Come scegliere il bicchiere: ad ogni birra la sua forma

Nel campo delle basse fermentazioni, i flûte sono partner ricorrenti delle eleganti ed equilibrate Pils. Diversamente, le più rotonde Münchner Hell e Dunkel sono servite generalmente nelle ergonomiche colonne biconiche, modelli la cui architettura può essere descritta, semplificando, in questo modo: due tronchi di cono sovrapposti, uniti l’uno all’altro mediante la rispettiva base maggiore. Fisionomie invece più ambiziose, come il pokal (colonna troncoconica, ma con piede e stelo) o il sempre appropriato calice, vanno talvolta a braccetto con le taglie alcoliche superiori ovvero le Bock e le Doppelbock. Infine, altro abbinamento canonico e decisamente iconografico è quello tra le Lager mitteleuropee e dei Paesi dell’Est (chiare o scure che siano) e una nutrita varietà di boccali cilindrici, dai disegni e dalle misure differenti.

Restiamo in Germania, ma passiamo nel territorio delle alte fermentazioni. Come ben sappiamo, il quadrante nordoccidentale del Paese è quello in cui si incontrano le “regionali” Kölsch e Altbier, tipiche l’una di Colonia e l’altra di Düsseldorf. In entrambi i casi si tratta di prodotti dalla personalità garbatamente semplice, e allo stesso modo semplice è la sagoma dei bicchieri in cui le si degusta, rispettivamente gli stange e i becher. Ovvero dei cilindri – il primo più snello e slanciato, il secondo leggermente più basso e largo – entrambi da 20 centilitri di capienza ed entrambi caratterizzati da uno sviluppo perfettamente regolare e neutro. Curiosamente simile, un cilindro, anche qui, ma ancora più schiacciato e largo, è il bicchiere delle Berliner Weisse. Agli antipodi della forma troviamo i bicchieri per le Weissbier, le specialità al frumento della Baviera, che sono servite negli scenografici Weizenbecker, alti e capienti, adatti a contenere birre molto schiumose e confezionate in bottiglie da mezzo litro. Grossolanamente, si può definirli come una sorta di vasi slanciati dal piede snello e dal fusto rastremato in basso, per farsi invece via via più panciuto, man mano che si sale, fino a dar luogo a una decisa dilatazione sommitale, salvo infine restringersi di nuovo leggermente all’imboccatura.
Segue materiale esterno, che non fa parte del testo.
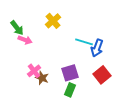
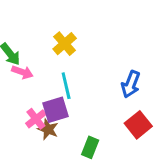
cyan line: (84, 42) -> (66, 86), moved, turned 60
purple square: (70, 73) -> (56, 110), moved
Uscendo dai confini tedeschi, troviamo altri bicchieri tipici destinati ad accogliere famiglie stilistiche di estrazione britannica. Le Ales e le Stout, sia inglesi che irlandesi, si servono inderogabilmente, o quasi, nelle classiche pinte troncoconiche, talvolta provviste di una sporgenza bombata ai tre quarti dell’altezza, in parte per facilitarne la presa, in parte per impedire il contatto tra i bordi dei bicchieri allineati, diminuendo così la possibilità sbeccature da urto (Nonic, da “no nick”, ovvero “niente scheggiature”).

Spostandoci in Belgio troviamo le forme sinuose, dal fianco ondulato e dalla testa dilatata del Tulip, capace di valorizzare schiuma e ventaglio olfattivo di birre più ricche e pimpanti dal punto di vista aromatico. Le Blanche belghe invece si sposano tradizionalmente con semplici bicchieri a colonna troncopiramidali, che nel caso dell’Hoegaarden (forse la più nota della categoria) sono a sezione esagonale. Restando nella sfera d’influenza belga, in posizione eminente ecco le Abbaziali e soprattutto le Trappiste; che in quanto espressione della più elevata aristocrazia e potenza sensoriale, non possono non esigere recipienti di pari levatura, come coppe e calici, dotati di ventre capiente e di apertura generosa.

E gli Stati Uniti, ovvero l’avanguardia del mainstream birrario contemporaneo? Qui – anche se per alcuni stili si opta per forme necessariamente diverse- a dominare la scena è una silhouette e una soltanto, quella della pinta americana, o shaker, sagoma svasata e fianchi rettilinei, senza bombatura alcuna e capienza pari a 16 once, ovvero circa 48 centilitri. Un bicchiere quest’ultimo dal quale è stata mutuata una versione più piccola, chiamata Pinta romana per la sua diffusione iniziale nella Capitale, molto in voga nei pub italiani per resistenza e trasversalità di bevuta. Tra i bicchieri italiani famosi merita ricordare anche il Teku, un bicchiere tecnico da degustazione, diventato un simbolo della craft revolution italiana e non solo.

Per quanto riguarda la fermentazione spontanea per i Lambic si usano modelli di varia foggia, come i signorili flûte, ma anche sobri tulipani di contenute dimensioni, se non addirittura linearissimi e frugali bicchieri a colonna o i tipici troncoconici di sezione poligonale.